[Problem] Beginning with the first line, return the material verbatim and without pictures.

[Data records]

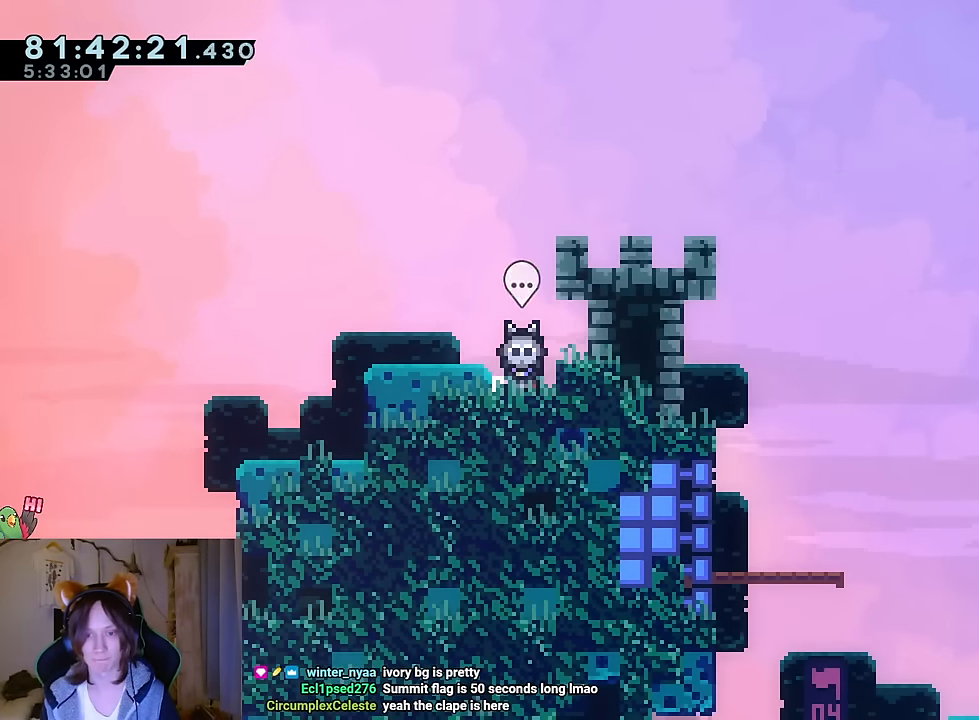
{"buttons": [], "left_stick": "center", "right_stick": "center", "events": []}
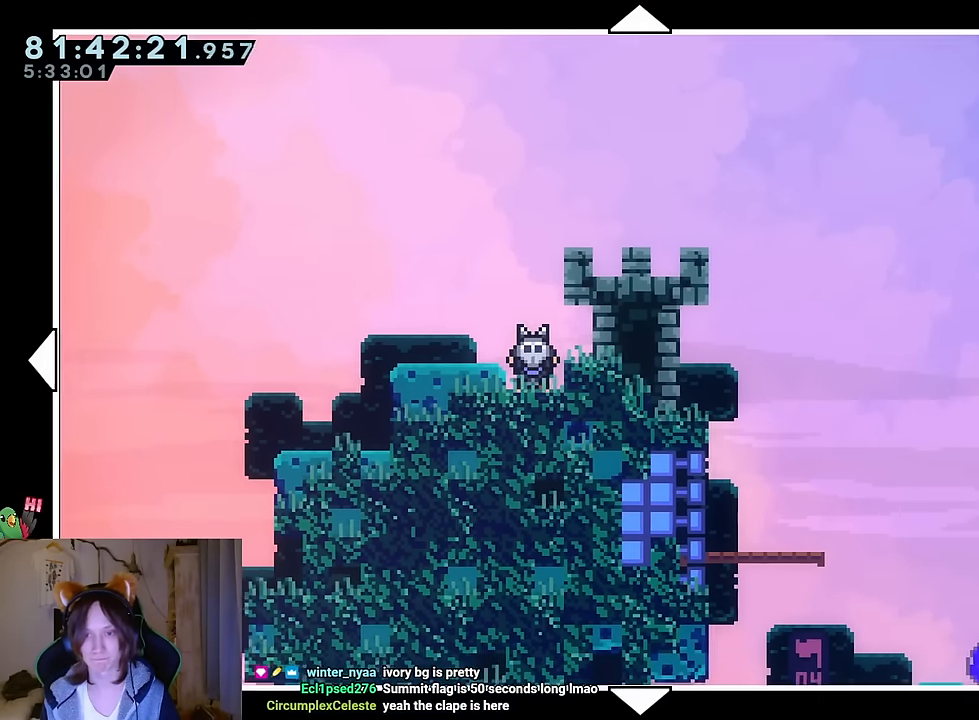
{"buttons": [], "left_stick": "center", "right_stick": "center", "events": [[50, "left_stick", "down-right"], [401, "left_stick", "center"]]}
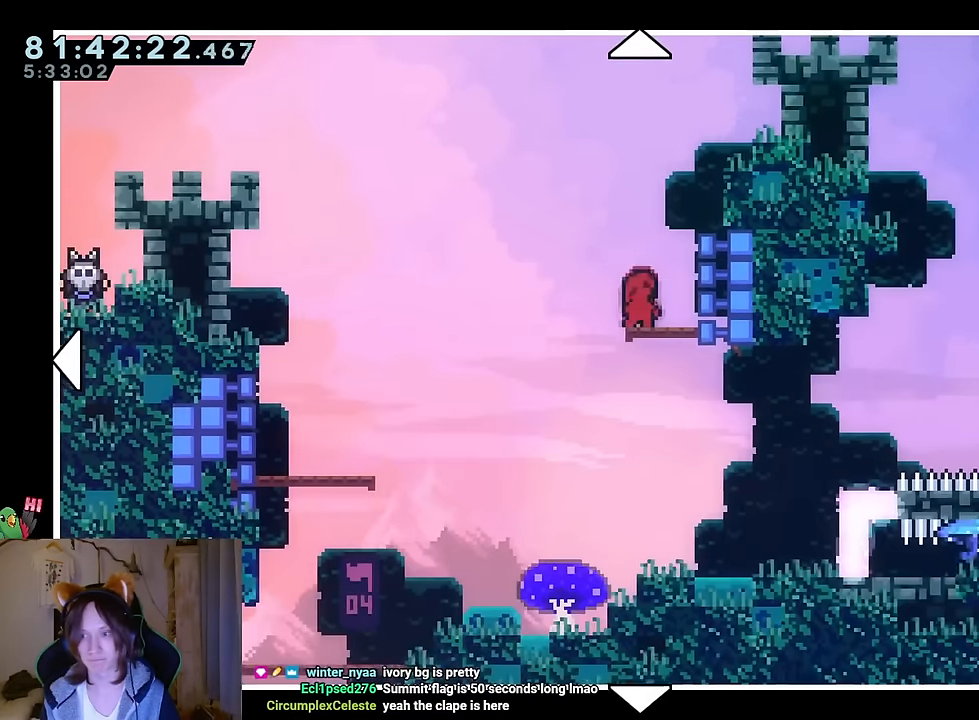
{"buttons": [], "left_stick": "center", "right_stick": "center", "events": []}
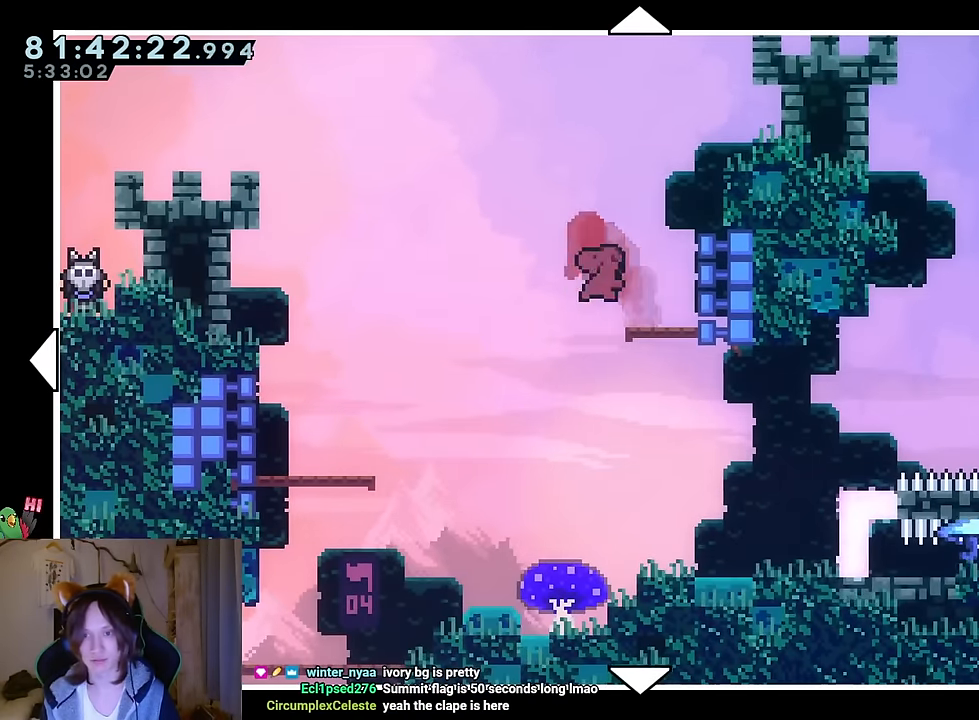
{"buttons": [], "left_stick": "center", "right_stick": "center", "events": []}
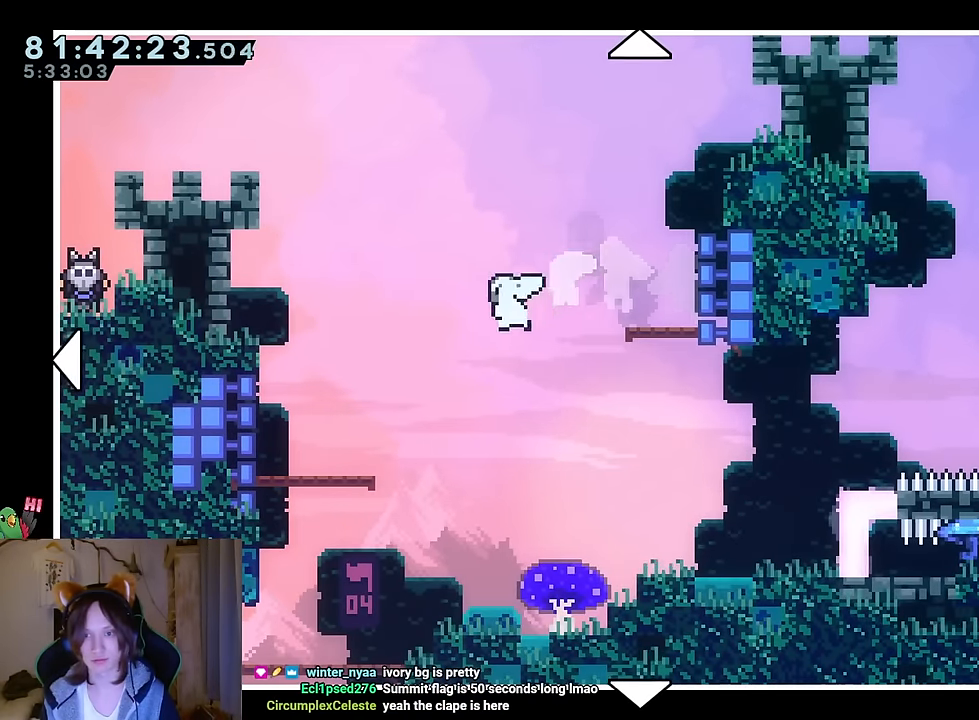
{"buttons": [], "left_stick": "right", "right_stick": "center", "events": [[500, "left_stick", "right"]]}
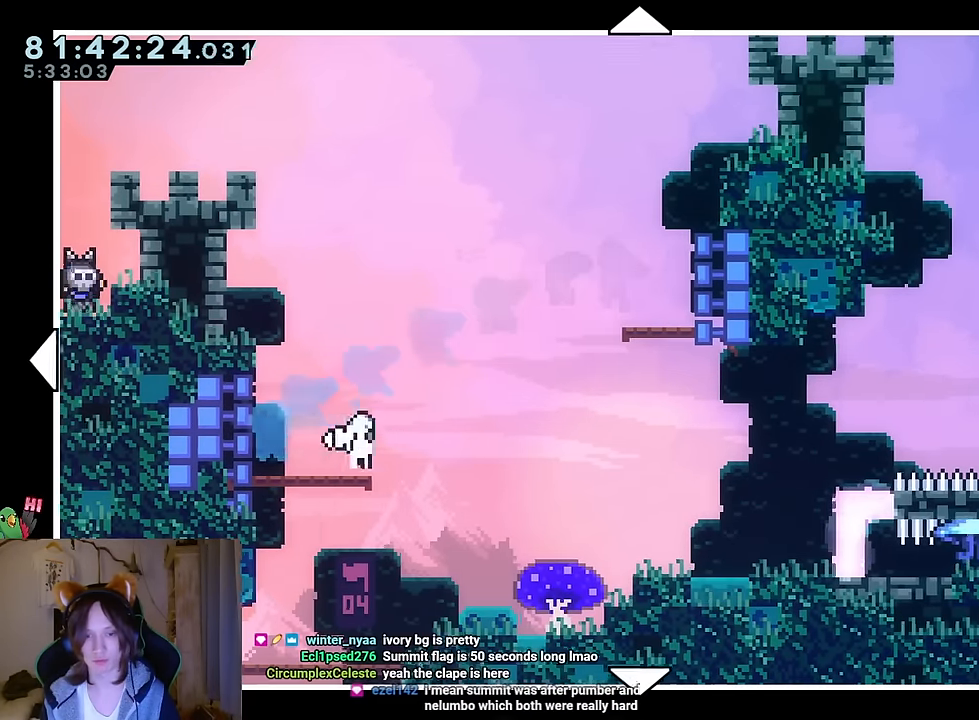
{"buttons": ["DPAD_UP"], "left_stick": "center", "right_stick": "center"}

[Solution]
{"buttons": [], "left_stick": "center", "right_stick": "center", "events": []}
{"buttons": [], "left_stick": "center", "right_stick": "center", "events": [[50, "left_stick", "down-right"], [401, "left_stick", "center"]]}
{"buttons": [], "left_stick": "center", "right_stick": "center", "events": []}
{"buttons": [], "left_stick": "center", "right_stick": "center", "events": []}
{"buttons": [], "left_stick": "right", "right_stick": "center", "events": [[500, "left_stick", "right"]]}
{"buttons": ["DPAD_UP"], "left_stick": "center", "right_stick": "center"}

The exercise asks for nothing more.